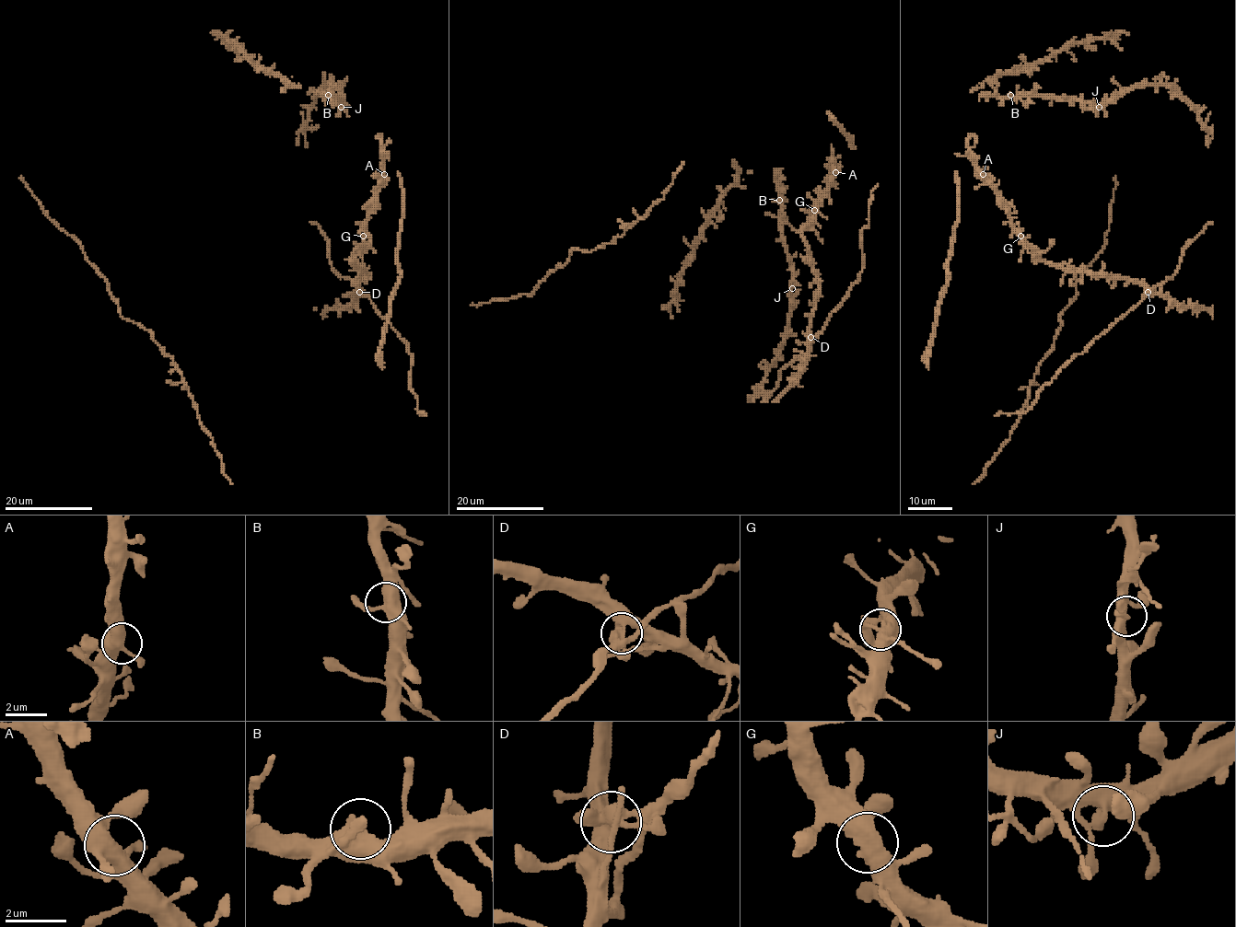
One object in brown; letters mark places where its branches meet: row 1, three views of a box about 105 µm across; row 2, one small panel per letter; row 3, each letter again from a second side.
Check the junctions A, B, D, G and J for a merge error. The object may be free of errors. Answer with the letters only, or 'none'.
none

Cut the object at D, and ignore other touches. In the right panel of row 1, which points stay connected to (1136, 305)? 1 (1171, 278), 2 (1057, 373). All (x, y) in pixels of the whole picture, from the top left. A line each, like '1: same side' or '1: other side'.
1: same side
2: same side

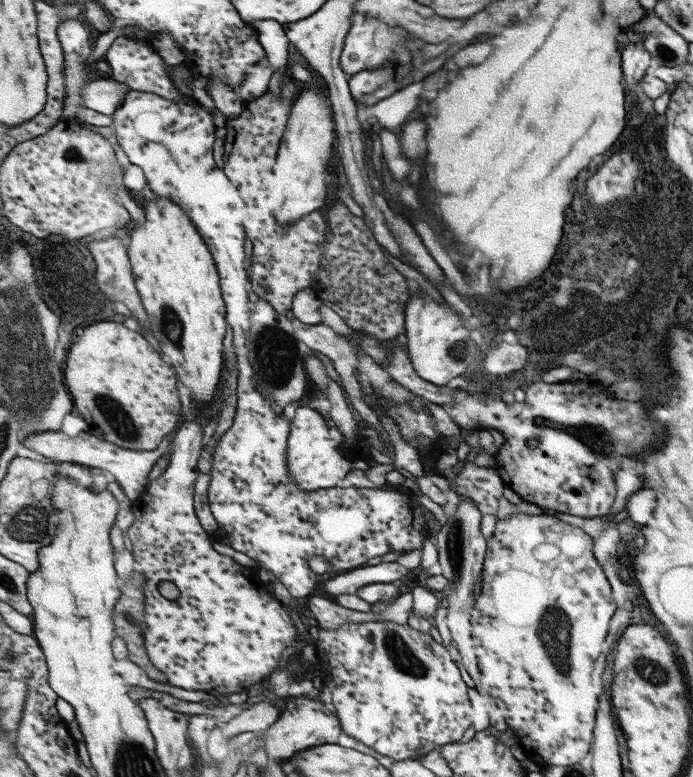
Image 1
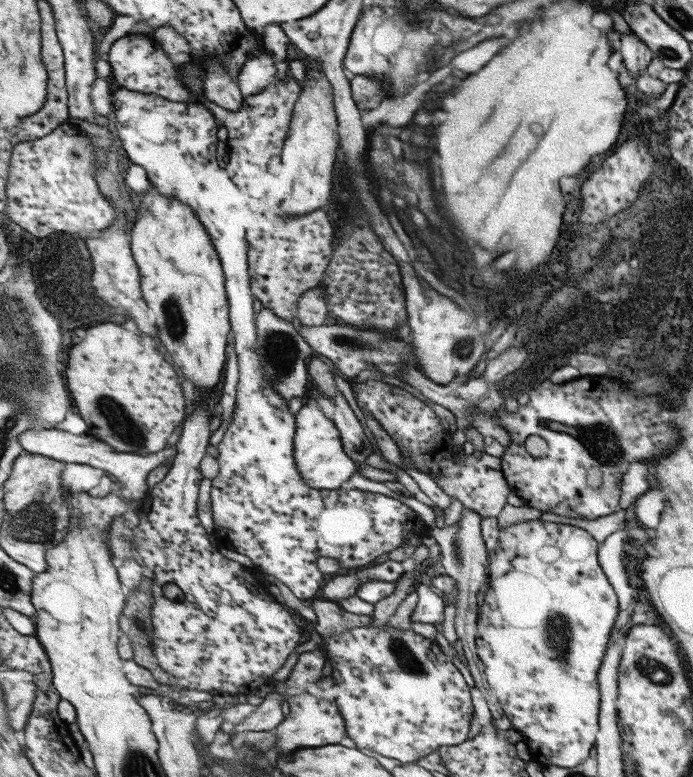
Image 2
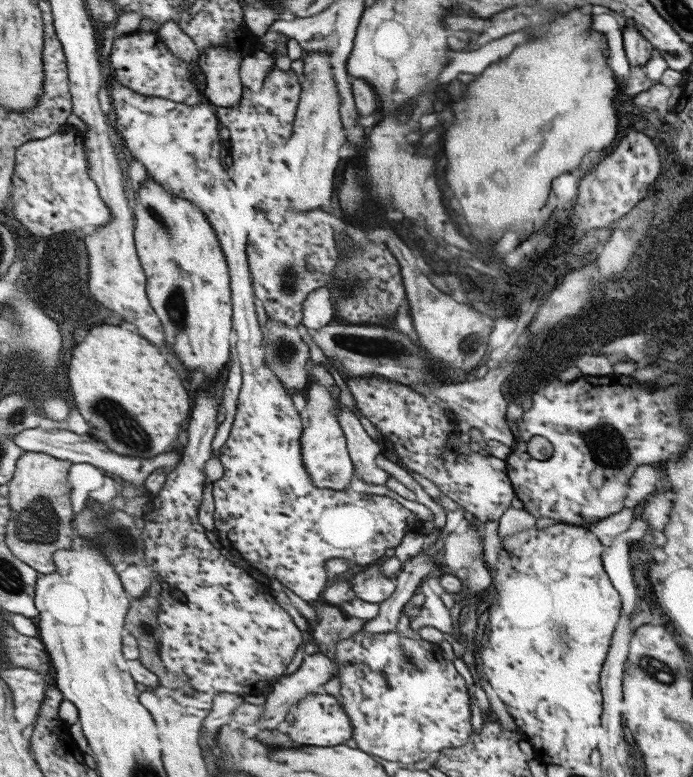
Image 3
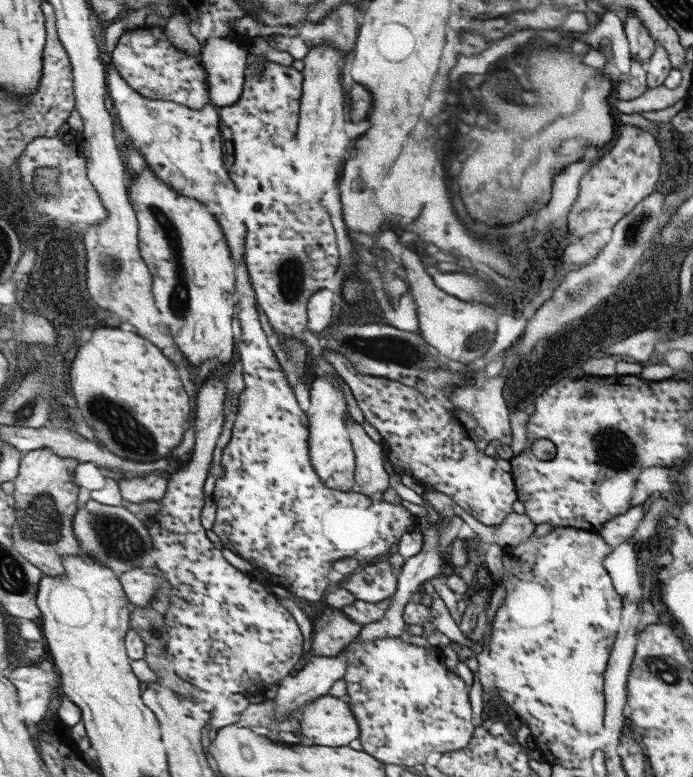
○ ○ ○
▶ Description of the task
Down to the last line, return the entries above exactly, with no pictures.

▶ Finished exercise
One object in brown; letters mark places where its branches meet: row 1, three views of a box about 105 µm across; row 2, one small panel per letter; row 3, each letter again from a second side.
Check the junctions A, B, D, G and J for a merge error. The object may be free of errors. Answer with the letters only, or 'none'.
none

Cut the object at D, and ignore other touches. In the right panel of row 1, which points stay connected to (1136, 305)? 1 (1171, 278), 2 (1057, 373). All (x, y) in pixels of the whole picture, from the top left. A line each, like '1: same side' or '1: other side'.
1: same side
2: same side

Image 1
Image 2
Image 3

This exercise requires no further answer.